The dimensions are $h$, $b$ and $d$ (this latter depth not shown in the picture). The water inside has a mass $m$ and reaches a height $w$.
The condition for stability is that the initial kinetic energy is less than the difference of potential energy between the initial state and the state in which the center of mass of the water is directly above $O$. In this way the bottle won't fall over.
The initial angular momentum is $L=mvh$, the moment of inertia around $O$ is $$ I_0 = \rho\int_0^b\!\!\!\!dx \!\int_0^d\!\!\!\!dy \!\int_0^w\!\!\!\!dz\,(x^2+z^2) = \frac{1}{3}(\rho\,bdw)(b^2+w^2)=\frac{1}{3}m(b^2+w^2) $$ and the initial kinetic energy is $K=L^2/2I_O$.
The difference in potential energy is given by $$ \Delta U = mg\frac{(b^2+w^2)^{1/2}-w}{2} $$
The condition for stability can be shown to be $$ K<\Delta U \quad\iff\quad f\left(\frac{w}{b}\right) > \sqrt{\frac{3v^2}{gb}}\,\frac{h}{b} $$ where $$f(x)=\left(\left(1+x^2\right)\left(\left(1+x^2\right)^{1/2}-x\right)\right)^{1/2}$$
(the minimum is around $x = 0.58$ and has value $f(x)=0.88$; for large $x$ also $f(x)\approx 0.7\sqrt{x}$)
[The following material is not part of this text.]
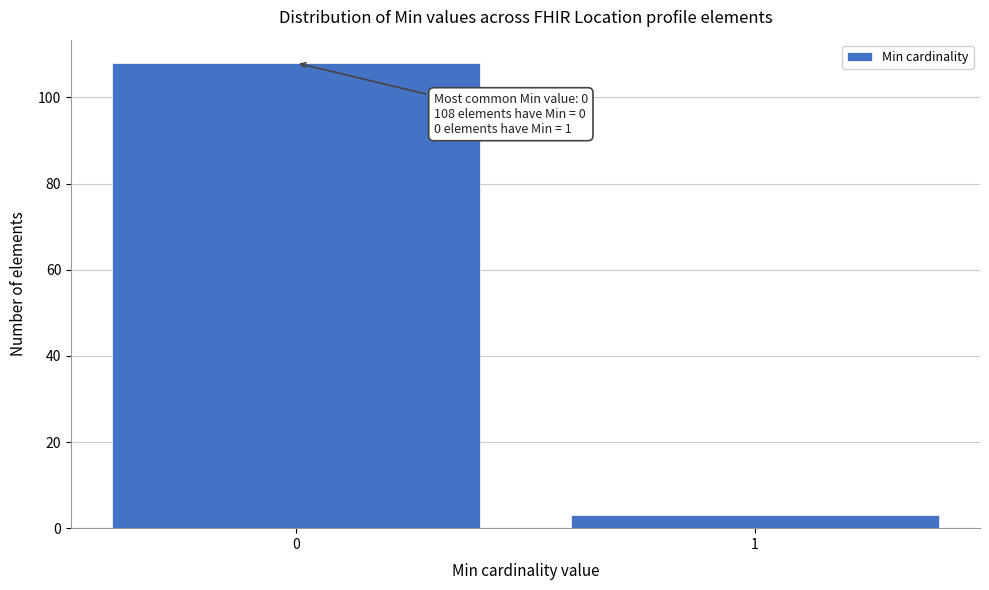

Reading left to right, extract all data points from this chart.

0=108	1=3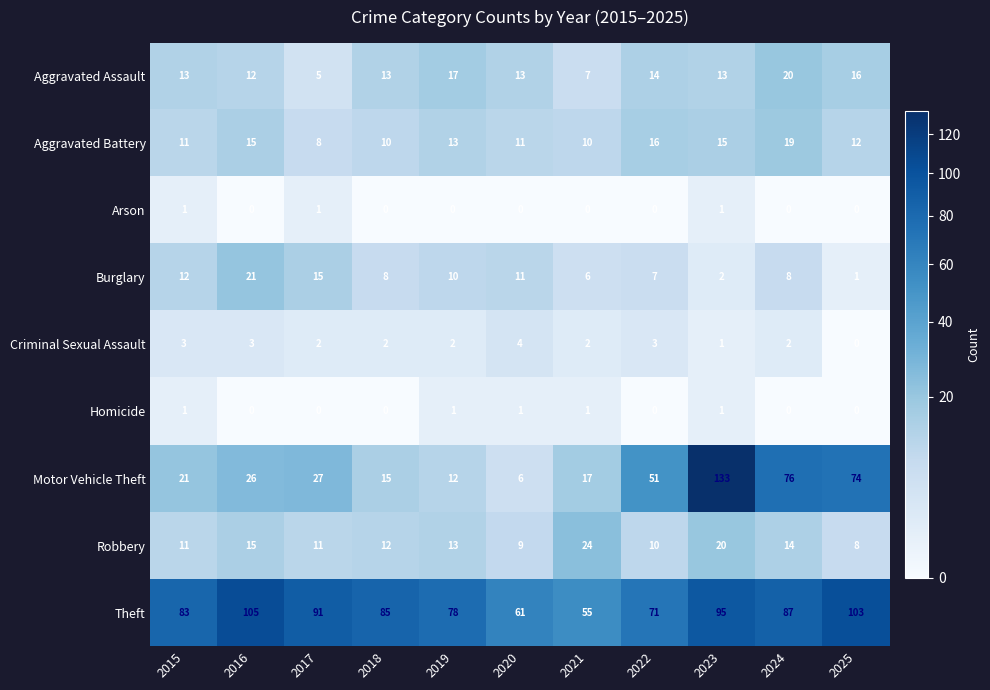

What is the lowest value of the Theft series?

55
So the stability at first decreases when increasing the height of the water but then constantly increases. Also, if the r.h.s. of the stability condition is small enough, that is the ratio $h/b$ or the velocity of the bottle are small, the bottle will be stable for any given $w$.
My conclusion at the beginning of the answer comes from the fact that one should have at least $w \approx 1.5 b$ to have $f(x) > f(0)=1$.